По сохраненному летописью известию, князь Владимир Святославич пытался ввести на Руси некоторые нормы византийского уголовного законодательства, ужесточавшие наказание за «разбои». Но, потерпев в этом деле неудачу, он вернулся к прежним обычаям – стал жить «по устроению отню и дедню». Под этим древним, дохристианским «устроением» Русской земли летописец разумеет свод правовых установлений, носивший название закона русского.
Очевидно, что закон русский пришел в Среднее Поднепровье вместе с балтийскими и карпатскими русами. Поэтому его нельзя причислить к восточнославянским юридическим памятникам. Договоры с греками 911 и 944 гг. содержат прямую ссылку на закон русский, свидетельствуя о его признании в сфере международного права и применении на иностранной (византийской) территории. К сожалению, действие его в пределах Руси X в. может быть обрисовано весьма приблизительно, так как мы не знаем, что представлял собой этот законодательный свод в своем первозданном виде. Значительная часть его положений после христианизации страны была отброшена и забыта, а что-то вошло в состав Русской Правды, но уже сообразуясь с реалиями XI–XII вв.
Науке, по-видимому, никогда не удастся выделить в законе русском собственно «русский» и «славянский» элементы ввиду чрезвычайной скудости данных на этот счет. Но их принципиальное соотношение видится мне таким. Прежде всего оговорюсь, что какого-то особого восточнославянского права вообще никогда не существовало. Славянские племена, заселившие Восточно-Европейскую равнину, принесли сюда правовые обычаи, выработанные в период всеславянского единства и потому более или менее общие для всех славянских народов. Два-три столетия обособленной жизни, при сохранении почти неизменными социально-экономических устоев и связанных с ними правовых представлений, могли способствовать лишь возникновению несущественных вариаций.

◆ Исходные данные:

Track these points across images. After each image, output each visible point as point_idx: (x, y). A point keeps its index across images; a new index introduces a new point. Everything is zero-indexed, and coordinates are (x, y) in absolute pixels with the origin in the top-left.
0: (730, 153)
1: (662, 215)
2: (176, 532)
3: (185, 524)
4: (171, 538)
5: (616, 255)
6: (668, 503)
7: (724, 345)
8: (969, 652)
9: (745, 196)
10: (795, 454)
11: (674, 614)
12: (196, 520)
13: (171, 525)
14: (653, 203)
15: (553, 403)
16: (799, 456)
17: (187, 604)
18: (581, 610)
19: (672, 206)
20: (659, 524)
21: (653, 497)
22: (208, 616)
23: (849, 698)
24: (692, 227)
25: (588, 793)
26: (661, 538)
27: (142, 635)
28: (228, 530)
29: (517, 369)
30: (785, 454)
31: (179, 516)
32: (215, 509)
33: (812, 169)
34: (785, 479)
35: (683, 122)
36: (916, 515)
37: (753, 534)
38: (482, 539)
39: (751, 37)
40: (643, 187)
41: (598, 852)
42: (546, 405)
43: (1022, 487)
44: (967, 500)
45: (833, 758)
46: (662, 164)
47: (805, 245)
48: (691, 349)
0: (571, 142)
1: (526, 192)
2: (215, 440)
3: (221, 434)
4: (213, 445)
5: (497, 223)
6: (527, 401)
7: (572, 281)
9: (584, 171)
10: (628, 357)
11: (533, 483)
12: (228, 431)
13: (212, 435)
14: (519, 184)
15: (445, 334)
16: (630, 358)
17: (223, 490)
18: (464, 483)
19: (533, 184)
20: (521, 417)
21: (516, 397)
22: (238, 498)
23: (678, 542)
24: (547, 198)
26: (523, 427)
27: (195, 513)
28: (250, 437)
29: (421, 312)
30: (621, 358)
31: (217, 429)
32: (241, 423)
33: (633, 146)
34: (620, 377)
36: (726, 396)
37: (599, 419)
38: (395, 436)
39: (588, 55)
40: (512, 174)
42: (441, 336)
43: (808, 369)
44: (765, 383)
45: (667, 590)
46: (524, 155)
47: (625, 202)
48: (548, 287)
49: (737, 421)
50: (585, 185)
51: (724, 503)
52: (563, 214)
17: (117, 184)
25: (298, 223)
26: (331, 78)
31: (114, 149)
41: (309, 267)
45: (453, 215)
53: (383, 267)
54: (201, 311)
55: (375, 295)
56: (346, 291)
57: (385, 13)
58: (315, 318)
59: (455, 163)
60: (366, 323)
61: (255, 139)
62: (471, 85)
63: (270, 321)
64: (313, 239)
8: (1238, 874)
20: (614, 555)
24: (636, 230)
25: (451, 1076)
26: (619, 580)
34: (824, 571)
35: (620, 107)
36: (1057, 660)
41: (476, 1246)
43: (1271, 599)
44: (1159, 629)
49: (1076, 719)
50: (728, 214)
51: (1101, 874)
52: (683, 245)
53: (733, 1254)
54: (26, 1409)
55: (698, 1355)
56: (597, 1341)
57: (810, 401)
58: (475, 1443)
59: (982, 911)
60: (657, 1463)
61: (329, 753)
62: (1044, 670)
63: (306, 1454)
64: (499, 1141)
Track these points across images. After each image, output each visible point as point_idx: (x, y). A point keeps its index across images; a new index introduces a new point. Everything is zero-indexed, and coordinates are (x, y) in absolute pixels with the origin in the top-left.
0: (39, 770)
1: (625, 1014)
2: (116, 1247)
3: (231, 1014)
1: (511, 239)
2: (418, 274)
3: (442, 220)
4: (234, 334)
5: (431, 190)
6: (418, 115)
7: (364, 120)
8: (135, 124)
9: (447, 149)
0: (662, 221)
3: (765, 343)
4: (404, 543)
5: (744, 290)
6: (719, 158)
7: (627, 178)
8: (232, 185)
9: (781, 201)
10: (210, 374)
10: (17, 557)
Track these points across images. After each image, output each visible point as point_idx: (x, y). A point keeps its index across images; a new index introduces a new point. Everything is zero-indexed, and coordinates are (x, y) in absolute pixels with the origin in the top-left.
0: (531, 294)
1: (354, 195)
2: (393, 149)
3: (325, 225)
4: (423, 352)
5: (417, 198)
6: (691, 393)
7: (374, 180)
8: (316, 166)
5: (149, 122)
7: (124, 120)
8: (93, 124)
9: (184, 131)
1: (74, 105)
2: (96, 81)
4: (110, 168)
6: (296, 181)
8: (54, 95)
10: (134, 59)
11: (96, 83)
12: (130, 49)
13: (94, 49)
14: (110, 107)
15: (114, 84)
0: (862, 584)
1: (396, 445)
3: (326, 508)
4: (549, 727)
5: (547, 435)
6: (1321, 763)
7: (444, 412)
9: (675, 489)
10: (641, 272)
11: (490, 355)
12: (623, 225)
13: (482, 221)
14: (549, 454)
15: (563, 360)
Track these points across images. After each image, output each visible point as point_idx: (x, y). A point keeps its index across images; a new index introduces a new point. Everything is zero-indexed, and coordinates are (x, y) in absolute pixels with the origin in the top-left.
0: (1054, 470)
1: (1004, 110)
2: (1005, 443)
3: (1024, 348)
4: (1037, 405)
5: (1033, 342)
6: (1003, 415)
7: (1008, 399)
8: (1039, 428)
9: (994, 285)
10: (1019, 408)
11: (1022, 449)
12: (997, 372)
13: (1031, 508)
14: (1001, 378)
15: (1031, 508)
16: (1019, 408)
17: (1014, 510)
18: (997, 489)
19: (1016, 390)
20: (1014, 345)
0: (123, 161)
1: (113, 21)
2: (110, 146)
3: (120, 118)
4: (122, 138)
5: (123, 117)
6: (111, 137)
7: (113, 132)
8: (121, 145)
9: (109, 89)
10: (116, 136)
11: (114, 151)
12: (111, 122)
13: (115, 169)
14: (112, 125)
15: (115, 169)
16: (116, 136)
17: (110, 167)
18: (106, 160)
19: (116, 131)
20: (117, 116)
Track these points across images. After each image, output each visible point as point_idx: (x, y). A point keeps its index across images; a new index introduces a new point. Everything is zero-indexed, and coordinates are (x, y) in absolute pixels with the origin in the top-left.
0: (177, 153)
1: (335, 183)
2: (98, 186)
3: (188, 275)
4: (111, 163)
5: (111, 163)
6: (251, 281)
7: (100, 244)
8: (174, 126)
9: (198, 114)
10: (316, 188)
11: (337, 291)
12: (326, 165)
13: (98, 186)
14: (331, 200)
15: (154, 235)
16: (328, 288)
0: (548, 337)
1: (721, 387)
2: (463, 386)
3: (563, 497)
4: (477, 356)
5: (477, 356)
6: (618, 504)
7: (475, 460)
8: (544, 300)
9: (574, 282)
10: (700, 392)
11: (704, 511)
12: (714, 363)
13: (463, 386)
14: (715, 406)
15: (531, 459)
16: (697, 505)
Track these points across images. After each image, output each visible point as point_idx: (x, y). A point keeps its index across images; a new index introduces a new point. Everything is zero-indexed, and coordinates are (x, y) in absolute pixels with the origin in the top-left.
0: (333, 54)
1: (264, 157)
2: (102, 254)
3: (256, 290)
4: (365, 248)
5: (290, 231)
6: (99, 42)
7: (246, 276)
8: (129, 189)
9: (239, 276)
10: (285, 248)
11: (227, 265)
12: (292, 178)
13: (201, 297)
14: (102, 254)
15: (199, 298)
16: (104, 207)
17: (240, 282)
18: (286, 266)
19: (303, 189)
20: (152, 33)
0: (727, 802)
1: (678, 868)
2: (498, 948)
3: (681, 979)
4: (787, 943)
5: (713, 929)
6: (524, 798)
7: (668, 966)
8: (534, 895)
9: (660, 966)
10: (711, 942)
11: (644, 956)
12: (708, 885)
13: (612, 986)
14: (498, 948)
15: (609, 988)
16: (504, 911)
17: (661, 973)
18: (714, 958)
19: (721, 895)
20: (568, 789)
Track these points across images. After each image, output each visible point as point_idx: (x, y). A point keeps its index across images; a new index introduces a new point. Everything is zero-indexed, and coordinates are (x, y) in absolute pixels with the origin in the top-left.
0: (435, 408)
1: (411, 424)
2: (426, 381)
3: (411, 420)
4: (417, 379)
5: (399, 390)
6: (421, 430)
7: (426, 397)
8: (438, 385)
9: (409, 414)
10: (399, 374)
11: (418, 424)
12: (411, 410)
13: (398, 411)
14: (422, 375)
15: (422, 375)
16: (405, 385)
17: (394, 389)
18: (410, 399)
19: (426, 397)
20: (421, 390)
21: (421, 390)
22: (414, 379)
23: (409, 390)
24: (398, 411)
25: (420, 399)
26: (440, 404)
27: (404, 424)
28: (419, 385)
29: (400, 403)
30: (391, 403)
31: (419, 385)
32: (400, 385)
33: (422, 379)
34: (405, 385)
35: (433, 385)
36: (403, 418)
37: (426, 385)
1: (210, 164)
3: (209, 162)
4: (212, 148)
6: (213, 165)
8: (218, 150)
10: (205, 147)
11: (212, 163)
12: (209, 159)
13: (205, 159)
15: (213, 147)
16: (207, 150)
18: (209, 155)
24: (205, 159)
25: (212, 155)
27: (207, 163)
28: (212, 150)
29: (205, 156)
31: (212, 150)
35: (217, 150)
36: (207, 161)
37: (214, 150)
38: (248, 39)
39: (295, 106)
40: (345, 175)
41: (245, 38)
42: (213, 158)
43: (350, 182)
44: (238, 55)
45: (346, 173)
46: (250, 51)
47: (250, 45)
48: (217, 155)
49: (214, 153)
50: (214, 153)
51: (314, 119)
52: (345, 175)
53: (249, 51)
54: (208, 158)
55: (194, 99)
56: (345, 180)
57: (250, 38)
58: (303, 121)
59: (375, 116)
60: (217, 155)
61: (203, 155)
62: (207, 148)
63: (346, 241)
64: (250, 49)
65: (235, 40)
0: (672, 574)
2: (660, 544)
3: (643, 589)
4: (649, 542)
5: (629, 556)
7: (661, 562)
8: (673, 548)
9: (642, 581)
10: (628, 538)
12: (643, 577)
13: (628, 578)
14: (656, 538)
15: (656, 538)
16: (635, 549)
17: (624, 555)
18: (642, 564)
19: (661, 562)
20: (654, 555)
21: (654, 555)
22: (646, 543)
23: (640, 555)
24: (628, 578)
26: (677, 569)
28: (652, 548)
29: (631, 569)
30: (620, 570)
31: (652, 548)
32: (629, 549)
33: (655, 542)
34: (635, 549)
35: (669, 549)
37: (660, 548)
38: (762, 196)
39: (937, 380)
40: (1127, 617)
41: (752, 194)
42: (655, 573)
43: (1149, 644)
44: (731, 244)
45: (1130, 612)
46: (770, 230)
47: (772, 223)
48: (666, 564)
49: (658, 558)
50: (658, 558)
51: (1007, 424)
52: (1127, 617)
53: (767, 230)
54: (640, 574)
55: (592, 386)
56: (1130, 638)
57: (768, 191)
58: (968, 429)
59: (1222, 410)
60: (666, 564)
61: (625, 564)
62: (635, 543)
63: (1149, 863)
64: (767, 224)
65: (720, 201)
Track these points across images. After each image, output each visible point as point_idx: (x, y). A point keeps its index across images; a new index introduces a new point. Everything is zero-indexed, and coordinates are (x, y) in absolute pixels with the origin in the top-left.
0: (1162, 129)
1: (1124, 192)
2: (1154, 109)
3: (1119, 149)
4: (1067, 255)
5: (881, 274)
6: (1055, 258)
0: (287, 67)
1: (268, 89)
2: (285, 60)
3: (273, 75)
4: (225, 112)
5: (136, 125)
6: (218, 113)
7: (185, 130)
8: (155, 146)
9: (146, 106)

◆ Задание: Повторите слово в слово отрывок из текста о законе русском: от слов «Науке, по-видимому, никогда» до слов «возникновению несущественных вариаций.» включительно.

◆ Ожидаемый ответ:
Науке, по-видимому, никогда не удастся выделить в законе русском собственно «русский» и «славянский» элементы ввиду чрезвычайной скудости данных на этот счет. Но их принципиальное соотношение видится мне таким. Прежде всего оговорюсь, что какого-то особого восточнославянского права вообще никогда не существовало. Славянские племена, заселившие Восточно-Европейскую равнину, принесли сюда правовые обычаи, выработанные в период всеславянского единства и потому более или менее общие для всех славянских народов. Два-три столетия обособленной жизни, при сохранении почти неизменными социально-экономических устоев и связанных с ними правовых представлений, могли способствовать лишь возникновению несущественных вариаций.